Mesdames et Messieurs les députés,
En matière de gestion des ressources naturelles et de l'Environnement, la politique et les stratégies nationales s’inspirent de l’article 15 de notre Constitution qui dispose que « Toute personne a droit à un environnement sain. La protection, la défense de l'environnement et la promotion de la qualité de la vie sont un devoir pour tous et pour l’Etat ».
Il faut reconnaître que la croissance démographique et l’accroissement des besoins qui en découle, la persistance des conditions climatiques défavorables et les systèmes d'exploitation inadaptés ont entraîné une forte dégradation des ressources naturelles et ont accéléré le processus de désertification. Cette situation a conduit, en de nombreux endroits, à une rupture de l'équilibre entre les usages pour la satisfaction des besoins des hommes et des animaux et la conservation des ressources de l'environnement.
Au Nord, on observe une progression alarmante de la désertification, avec un ensablement continu du fleuve Niger, des mares, des terres agricoles, des pâturages et des voies de communication. Au Sud, la pression sur les ressources naturelles s'accentue de manière inquiétante à travers, entre autres, l’exploitation abusive de bois qui compte pour 81% dans la satisfaction des besoins énergétiques des ménages.
Les populations Maliennes aspirent légitiment à vivre dans un environnement sain. Les ressources naturelles constituent le capital premier du développement du Mali. Par conséquent, les défis environnementaux majeurs seront au centre de la problématique du développement durable du pays.
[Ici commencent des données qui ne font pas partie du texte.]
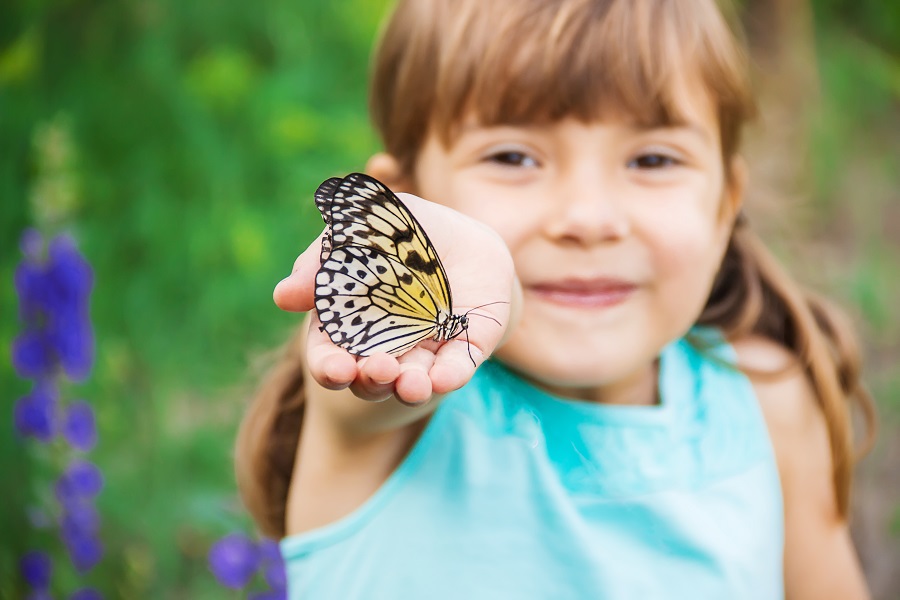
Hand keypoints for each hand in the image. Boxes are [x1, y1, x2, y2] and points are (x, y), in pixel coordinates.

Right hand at [273, 192, 516, 405]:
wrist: (469, 236)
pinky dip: (447, 377)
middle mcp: (384, 346)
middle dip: (368, 381)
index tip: (336, 368)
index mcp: (351, 321)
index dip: (328, 366)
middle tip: (377, 369)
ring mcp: (424, 352)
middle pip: (368, 379)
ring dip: (407, 387)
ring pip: (410, 382)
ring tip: (409, 383)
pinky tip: (441, 378)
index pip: (330, 355)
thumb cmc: (406, 232)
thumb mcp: (365, 228)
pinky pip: (455, 370)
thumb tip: (283, 297)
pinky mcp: (463, 352)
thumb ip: (323, 257)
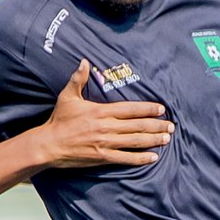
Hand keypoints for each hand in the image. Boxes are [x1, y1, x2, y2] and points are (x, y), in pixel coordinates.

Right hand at [31, 59, 172, 167]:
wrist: (48, 144)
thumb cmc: (59, 120)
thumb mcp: (67, 96)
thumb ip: (77, 79)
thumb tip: (83, 61)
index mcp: (101, 111)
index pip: (131, 108)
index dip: (148, 108)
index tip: (161, 109)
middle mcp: (107, 127)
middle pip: (138, 125)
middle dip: (157, 125)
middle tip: (171, 126)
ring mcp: (106, 143)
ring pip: (135, 141)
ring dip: (153, 140)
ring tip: (166, 139)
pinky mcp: (103, 157)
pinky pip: (126, 158)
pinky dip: (140, 158)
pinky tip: (153, 157)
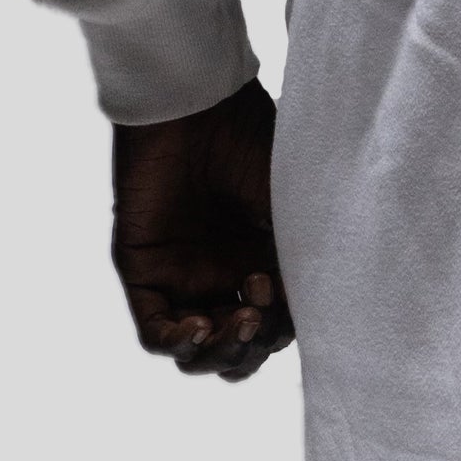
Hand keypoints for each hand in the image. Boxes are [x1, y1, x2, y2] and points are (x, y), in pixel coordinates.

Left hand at [109, 77, 294, 378]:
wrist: (195, 105)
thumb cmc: (250, 144)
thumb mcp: (289, 212)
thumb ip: (299, 268)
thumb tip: (316, 323)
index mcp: (262, 262)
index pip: (273, 328)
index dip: (281, 329)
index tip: (282, 288)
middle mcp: (223, 276)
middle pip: (237, 350)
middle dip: (252, 349)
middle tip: (258, 314)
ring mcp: (183, 278)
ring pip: (198, 353)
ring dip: (221, 354)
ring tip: (235, 322)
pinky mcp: (144, 273)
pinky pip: (155, 333)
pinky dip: (179, 344)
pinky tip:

Pour ce faire, nous nous engageons à promouvoir un développement durable inclusif pour tous les Maliens à travers une gestion prudente des ressources naturelles, la protection de l’environnement et la promotion d’une qualité de vie meilleure.
Notre défi, dans le contexte actuel de changements climatiques, est de parvenir à valoriser le capital naturel productif tout en conservant l’environnement et le stock des ressources naturelles dans le but d’améliorer les conditions et cadre de vie des populations Maliennes.
La gestion rationnelle des ressources naturelles se fera à travers une gestion intégrée et durable des ressources forestières, fauniques et aquatiques, le renforcement de la compétitivité des filières de production et la satisfaction des demandes relatives à ces ressources.
Les actions prioritaires porteront notamment sur le reboisement, la préservation des fleuves et de leurs bassins versants (dans le cadre de l’OMVS, l’ABN,…) la lutte contre la désertification, la mise en œuvre de la « Grande Muraille Verte », la lutte contre l’ensablement du fleuve Niger (une priorité pour le Président de la république), la conservation de la biodiversité et de la faune sauvage, l’intégration des aires protégées existantes au sein d’un réseau coordonné, la prise en compte des mesures d’adaptation et d’atténuation aux changements climatiques dans les plans de développement locaux et dans les projets et programmes, la promotion du Partenariat Public-Privé en matière de gestion des ressources forestières et fauniques, l’utilisation des énergies nouvelles et renouvelables comme alternative à la consommation de bois énergie et la mise en place des règles de bonne gouvernance environnementale.